Non-Canadian Companies are Not Safe from CASL: Law Firm
By Ken Magill
It would be nice if only Canadian companies were forced to stew in the crap foisted upon them by their country’s recently enacted stupidest anti-spam law in the history of the world.
Alas, the rest of us are stewing in it, too. The only question is who outside Canada will end up getting boiled.
As David O. Klein from the law firm of Klein Moynihan Turco LLP recently explained in an article on Mondaq.com:
The short answer is that, depending upon the circumstances, CASL can be enforced not only against U.S. businesses, but their officers, directors and agents as well.
My Company is Located in the U.S., Are We Subject to CASL under the Safe Web Act?

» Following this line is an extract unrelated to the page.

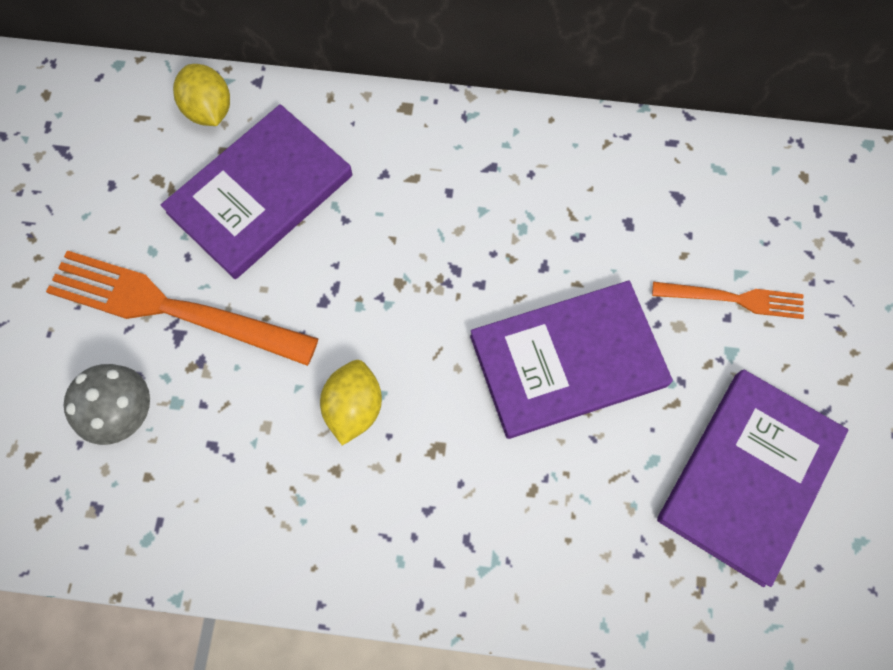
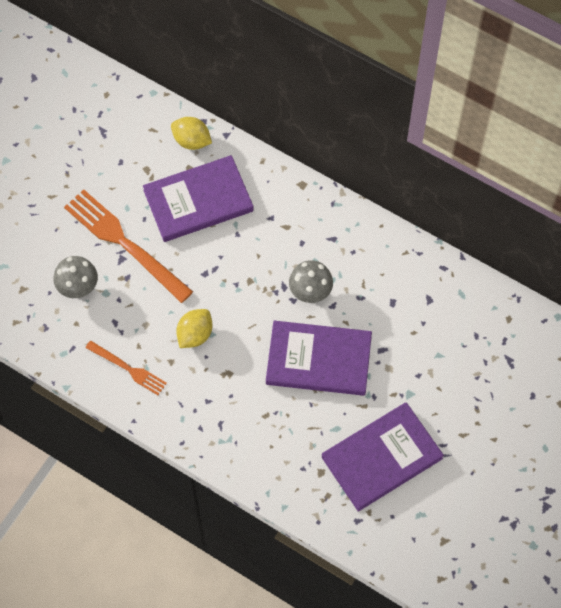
camera: 25 degrees right, 5 degrees down
(209, 110) = (191, 141): yellow lemon -> yellow lemon turned 60 degrees counterclockwise
(500, 260) = (310, 291): none -> grey mushroom
(733, 299) = (427, 367): orange fork -> orange fork (128, 369)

Yes. For the first three years following its effective date, enforcement will come exclusively through the efforts of the Enforcement Agencies. Such enforcement will most likely be in the form of injunctions, seizure of assets held in or passing through Canada, as well as joint efforts between the Federal Trade Commission and the Enforcement Agencies. Of particular note, in December 2012, President Obama signed into law an extension of the Safe Web Act of 2006 (the "Safe Web Act"). The Safe Web Act allows the FTC to share confidential information in its files with foreign regulators, to conduct investigations and obtain evidence on behalf of its foreign counterparts. It further authorizes foreign staff exchange programs and expenditure on joint projects. By mid-2012, the FTC had provided evidence in response to sixty-three information sharing requests to seventeen foreign law enforcement agencies in nine countries. Since Canada is the U.S.' most active partner in combating fraud, we can expect substantial cooperation between the FTC and the Enforcement Agencies.
Is There a Private Right of Action Under CASL?
CASL will allow individuals to file private and class action lawsuits to collect statutory damages beginning on July 1, 2017. Because the CASL requirements are so broad, so strict and so easily violated, we expect to see a flood of CASL-specific class action lawsuits. In theory, Canadian plaintiffs can bring class action lawsuits in the state where the U.S. business is incorporated or has a principal place of business, or even in Canada, under the theory that the U.S. business purposely availed itself of jurisdiction in Canada by sending CEMs into Canada. Canadian judgments can (assuming proper personal and subject matter jurisdiction existed in the underlying action) generally be enforced in the U.S. pursuant to the Uniform Foreign Money Judgments Recognition Act.
Private right of action and the ability to reach beyond Canada’s borders to target individual executives with a “so broad, so strict and so easily violated” law: What can possibly go wrong?